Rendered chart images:
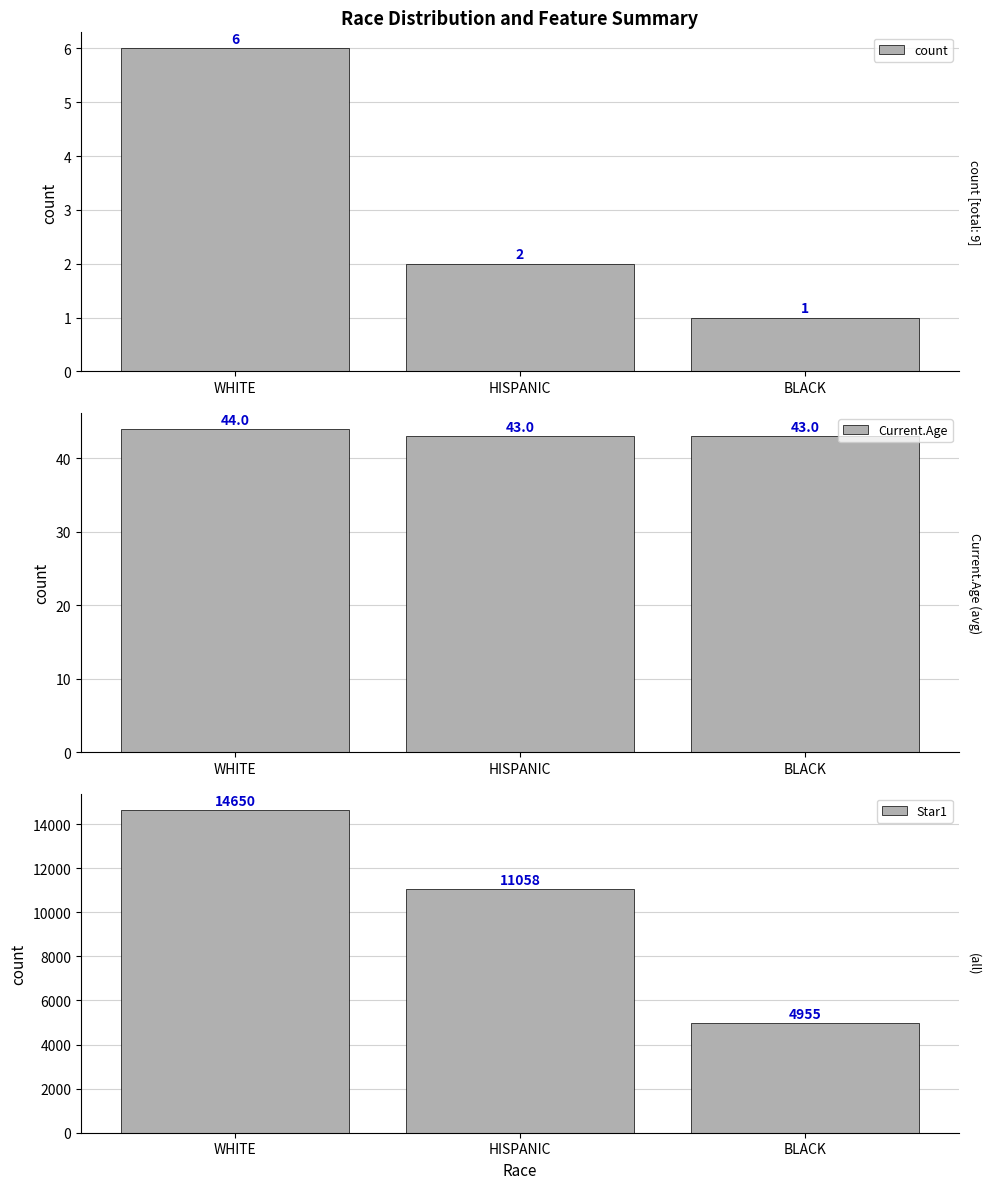

Rank the series at WHITE from lowest to highest value.

count, Current.Age, Star1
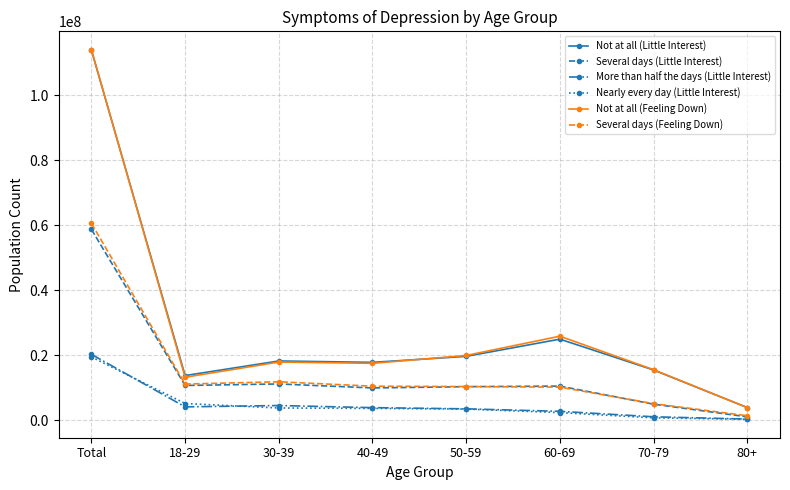

True or false: Nearly every day (Little Interest) and Not at all (Feeling Down) cross at least once.

False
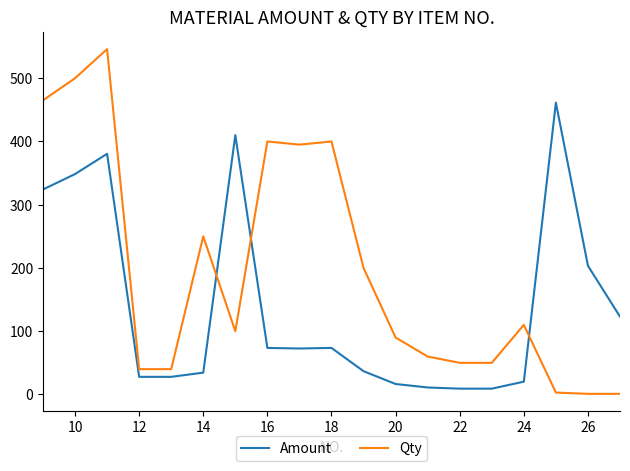

Rank the series by their maximum value, from highest to lowest.

Qty, Amount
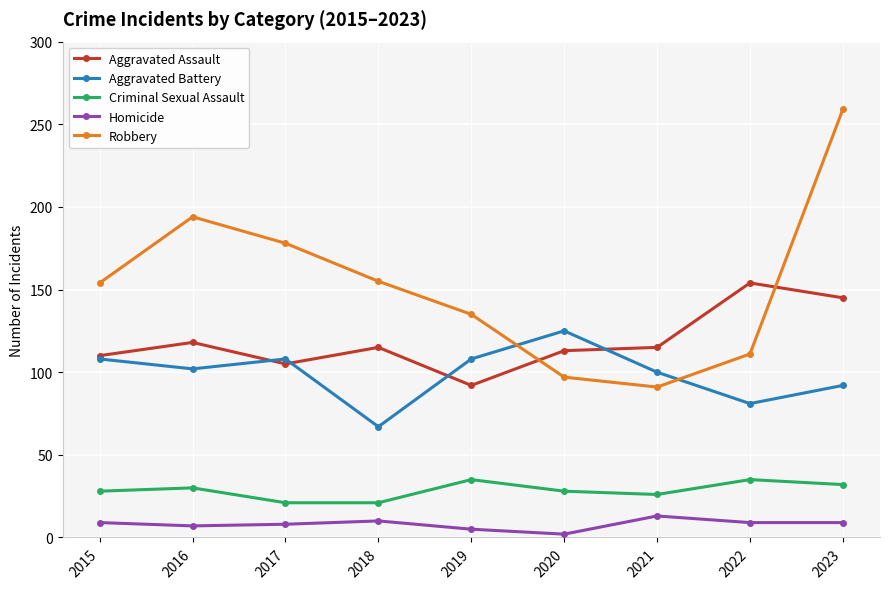

True or false: Homicide and Aggravated Assault intersect in this chart.

False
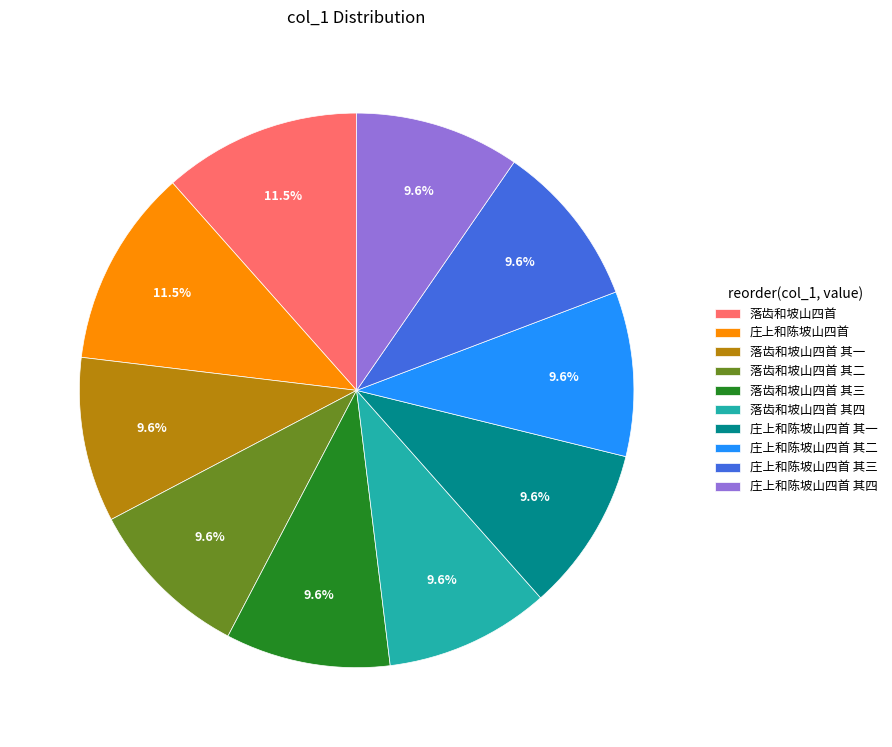

Is there a majority slice in this chart?

No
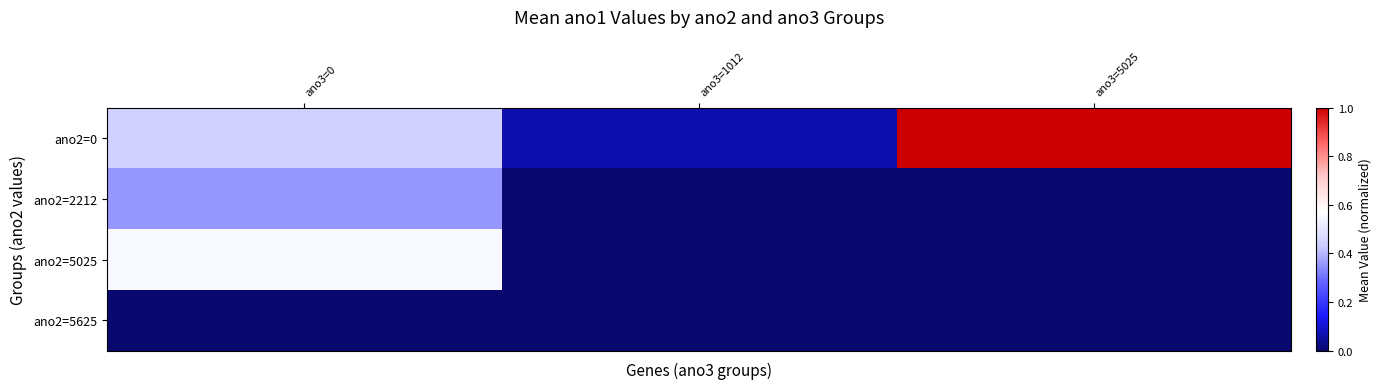

Reading left to right, what are all the values shown in this chart?

ano2=0: ano3=0=0.4	ano3=1012=0.1	ano3=5025=1.0
ano2=2212: ano3=0=0.4	ano3=1012=0.0	ano3=5025=0.0
ano2=5025: ano3=0=0.6	ano3=1012=0.0	ano3=5025=0.0
ano2=5625: ano3=0=0.0	ano3=1012=0.0	ano3=5025=0.0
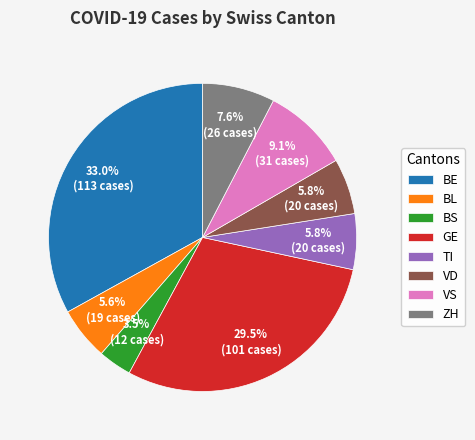

Which has a higher value, BE or BS?

BE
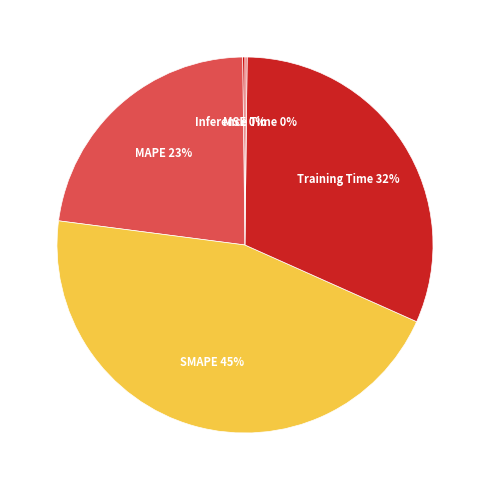

Is there any slice that represents more than half of the pie?

No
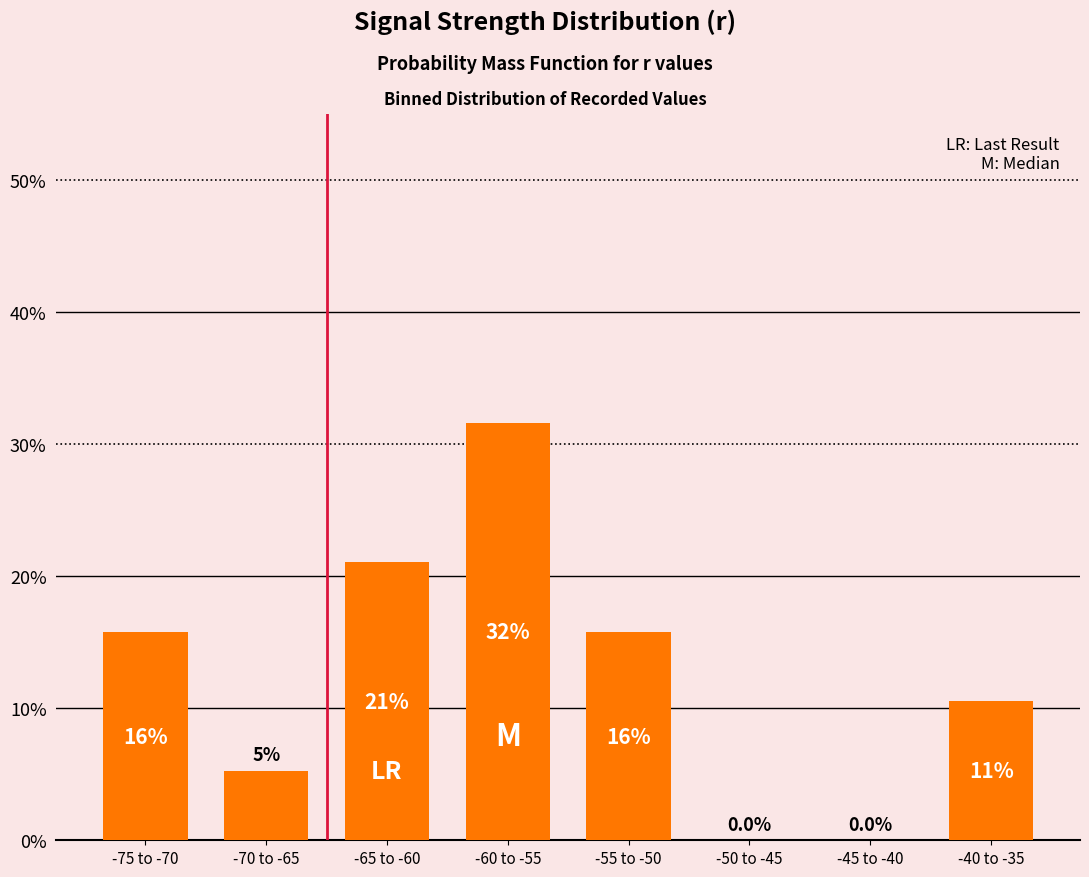

List the labels in order of value, smallest first.

-50 to -45, -45 to -40, -70 to -65, -40 to -35, -75 to -70, -55 to -50, -65 to -60, -60 to -55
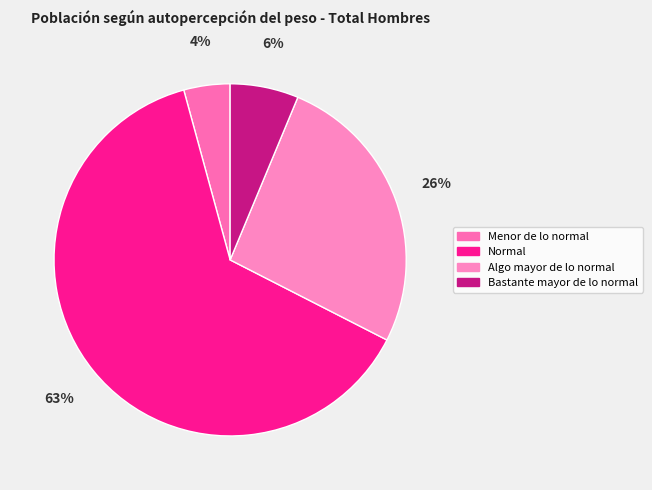

Rank the categories by value from highest to lowest.

Normal, Algo mayor de lo normal, Bastante mayor de lo normal, Menor de lo normal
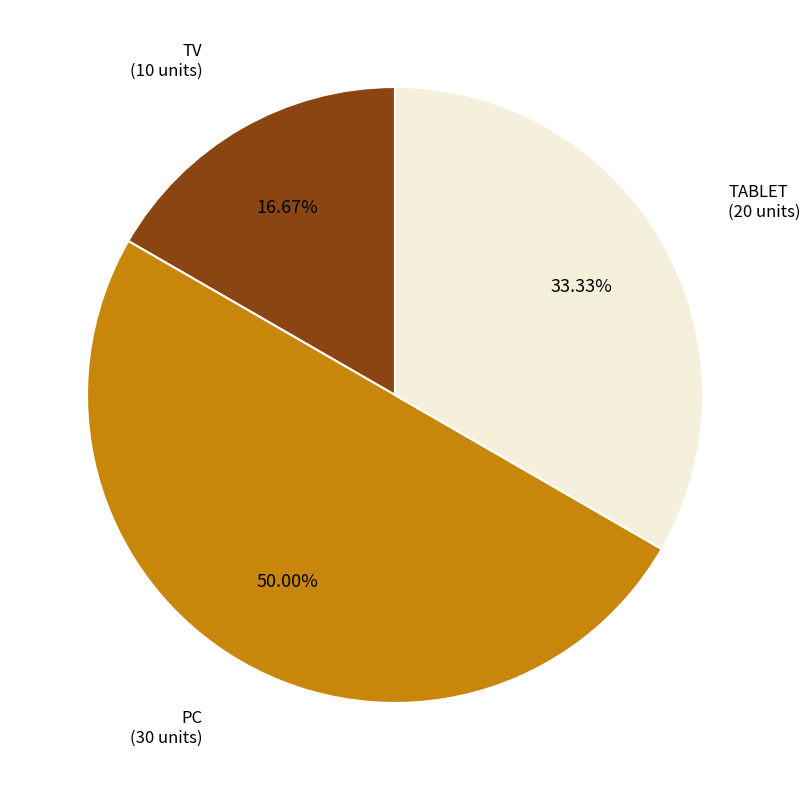

How many slices are in this pie chart?

3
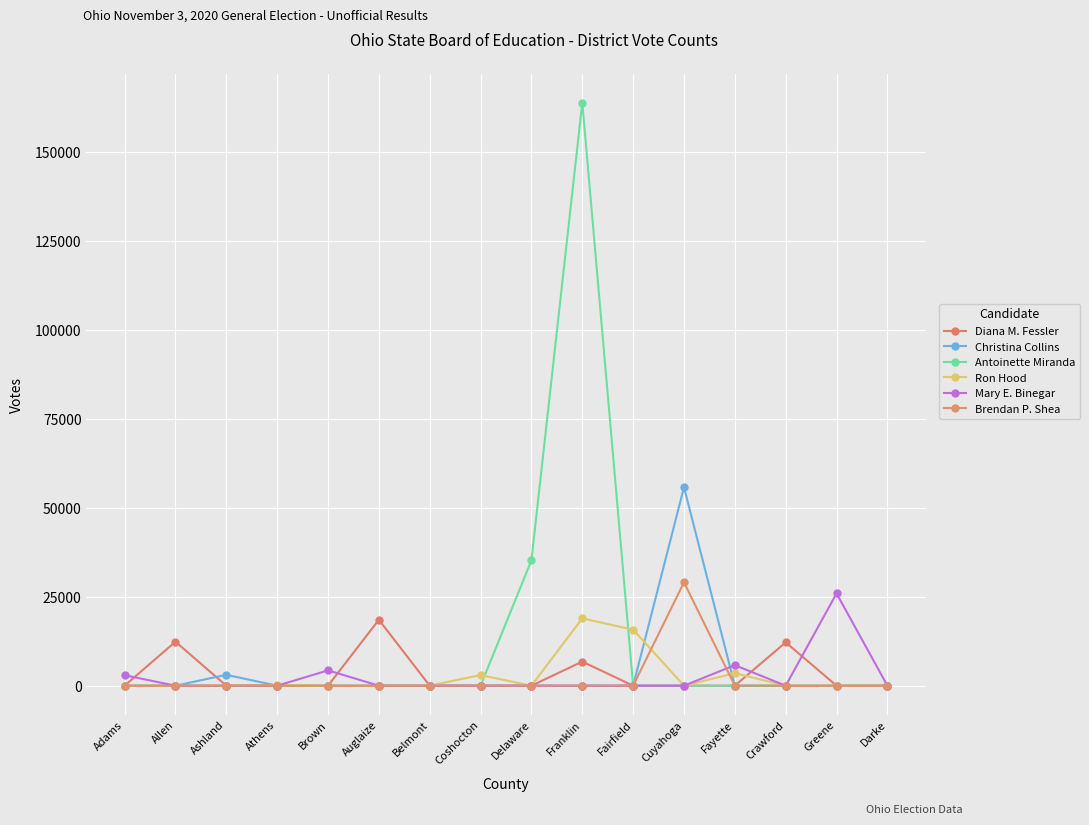

What is the value of the Mary E. Binegar point at the 15th from the left?

25922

◆ **What you are asked to do**:
Copy out all of the data above word for word, leaving out the pictures.

◆ **Exercise response**:
Rank the series at WHITE from lowest to highest value.

count, Current.Age, Star1

True or false: Nearly every day (Little Interest) and Not at all (Feeling Down) cross at least once.

False

Rank the series by their maximum value, from highest to lowest.

Qty, Amount

True or false: Homicide and Aggravated Assault intersect in this chart.

False

Is there a majority slice in this chart?

No

Reading left to right, what are all the values shown in this chart?

ano2=0: ano3=0=0.4	ano3=1012=0.1	ano3=5025=1.0
ano2=2212: ano3=0=0.4	ano3=1012=0.0	ano3=5025=0.0
ano2=5025: ano3=0=0.6	ano3=1012=0.0	ano3=5025=0.0
ano2=5625: ano3=0=0.0	ano3=1012=0.0	ano3=5025=0.0

Which has a higher value, BE or BS?

BE

Is there any slice that represents more than half of the pie?

No

List the labels in order of value, smallest first.

-50 to -45, -45 to -40, -70 to -65, -40 to -35, -75 to -70, -55 to -50, -65 to -60, -60 to -55

Rank the categories by value from highest to lowest.

Normal, Algo mayor de lo normal, Bastante mayor de lo normal, Menor de lo normal

How many slices are in this pie chart?

3

What is the value of the Mary E. Binegar point at the 15th from the left?

25922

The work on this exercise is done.